Sweden is really geared up for cycling. There are cycle paths every where in the towns and people cycle all year round.

http://happymtb.org/ is a good site.

Have fun and you will enjoy Sweden.


----------



## perttime (Aug 26, 2005)

JWB said:


> you just need the correct clothing. I have studded tyres on my commuter bike and normal tyres on my mtb. When the snow is below -5 deg C it is very grippy!
> 
> There is some good riding around Gothenberg. But you will have to get local knowledge or explore.


Agreed. Around -5C is about ideal in winter: dry, not too cold, not necessarily slippery.

I believe Sweden is similar to my country, Finland, in that there are lots of trails that are open for all, but the ones that make interesting riding are not marked in any way. You need either a local to guide you or a map or GPS track from a local, unless you want to strike out blind.

For me the lack of daylight hours is a limiting factor in winter: on weekdays it gets dark before I leave from work.


----------



## JWB (Jun 14, 2006)

perttime said:


> I believe Sweden is similar to my country, Finland, in that there are lots of trails that are open for all but the ones that make interesting riding are not marked in any way.

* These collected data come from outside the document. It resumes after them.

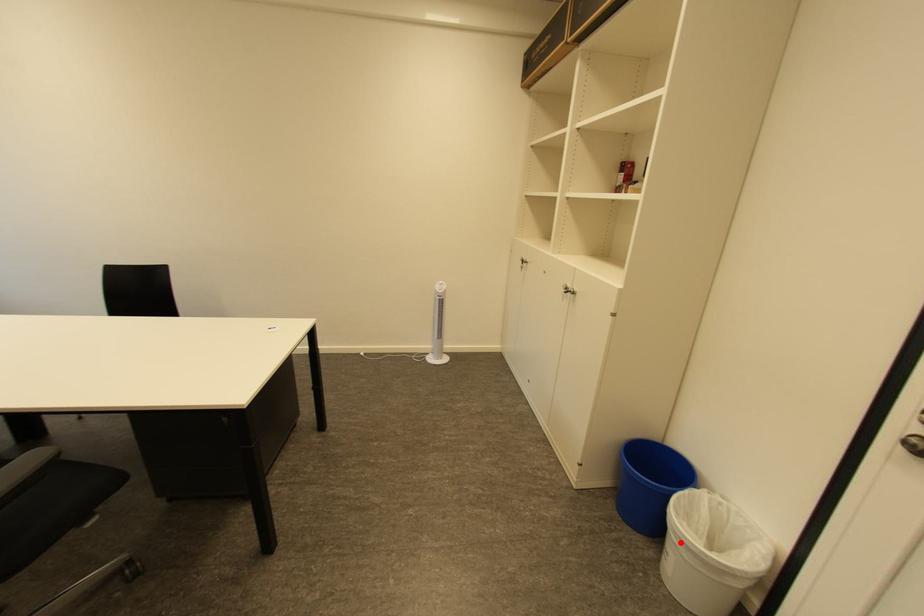
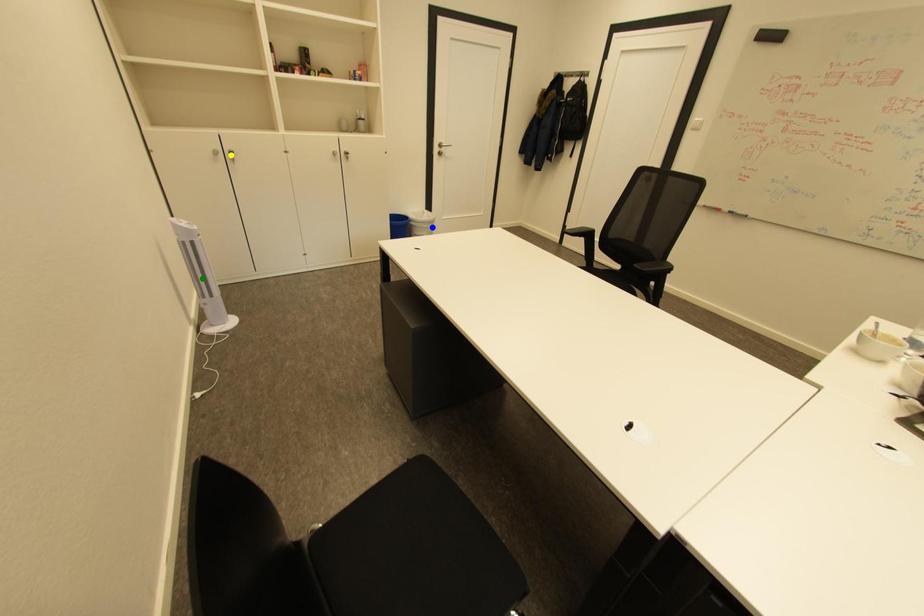
Question: I am providing you with two images of the same scene from different viewpoints. A red point is marked on the first image. You are given multiple points on the second image. Which spot in image 2 lines up with the point in image 1?

Choices:
 (A) green point
 (B) blue point
 (C) yellow point

Answer: (B)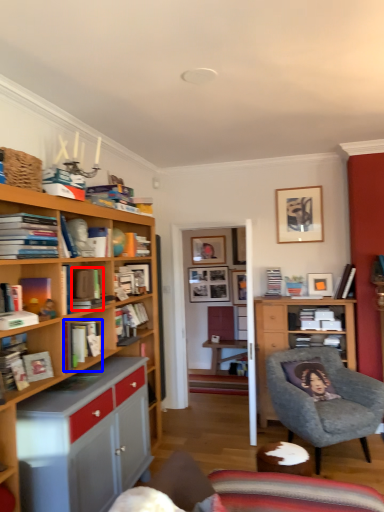
Question: Which object appears farthest to the camera in this image, book (highlighted by a red box) or book (highlighted by a blue box)?

Choices:
 (A) book
 (B) book

Answer: (B)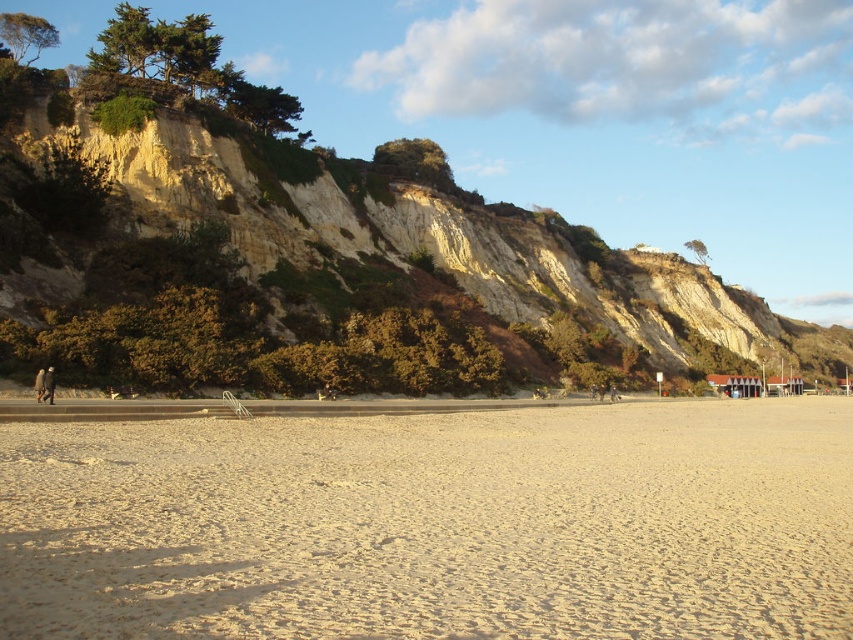
Question: Does beige sandy beach at lower center have a larger size compared to light brown leather jacket at lower left?

Choices:
 (A) no
 (B) yes

Answer: (B)

Question: Which of these objects is positioned closest to the brown rocky cliff at upper left?

Choices:
 (A) brown wool coat at left
 (B) light brown leather jacket at lower left
 (C) beige sandy beach at lower center

Answer: (C)

Question: Considering the relative positions of light brown leather jacket at lower left and brown wool coat at left in the image provided, where is light brown leather jacket at lower left located with respect to brown wool coat at left?

Choices:
 (A) right
 (B) left

Answer: (A)

Question: Estimate the real-world distances between objects in this image. Which object is farther from the brown rocky cliff at upper left?

Choices:
 (A) light brown leather jacket at lower left
 (B) brown wool coat at left

Answer: (B)

Question: Which of the following is the closest to the observer?

Choices:
 (A) brown rocky cliff at upper left
 (B) brown wool coat at left
 (C) light brown leather jacket at lower left
 (D) beige sandy beach at lower center

Answer: (D)

Question: Is beige sandy beach at lower center above light brown leather jacket at lower left?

You need either a local to guide you or a map or GPS track from a local, unless you want to strike out blind.
> 
> QUOTE]
> 
> ...


----------



## jh_on_the_cape (Jan 12, 2004)

thanks
so anyone here local to gothenburg??


----------



## perttime (Aug 26, 2005)

I was just looking at the http://happymtb.org/ site and their forum seems to have some busy threads about rides in the Götegorg area. This one has some pics too but things will likely look different in January:
http://happymtb.org/forum/read.php/1/704442/705797#msg-705797
You do not have to be a member to post but ... It is all in Swedish so it might be hard to navigate...

According to the happymtb info page, their ride tips are managed by [email protected] , and [email protected] and [email protected] are the other moderators.

I think most Swedes can cope OK in English.


----------



## gandhi (Jun 8, 2005)

Just post a thread and I can bet you'll get help with info on good trails in the area and more than one offer to tag along on "happyrides". It's a fairly large group of happymtb members in the Gothenburg area that gathers regularly for what seems to be very fine mountainbiking: http://happymtb.org/forum/read.php/1/775426 (about a week ago).

ps.
English is no problemo

~K


----------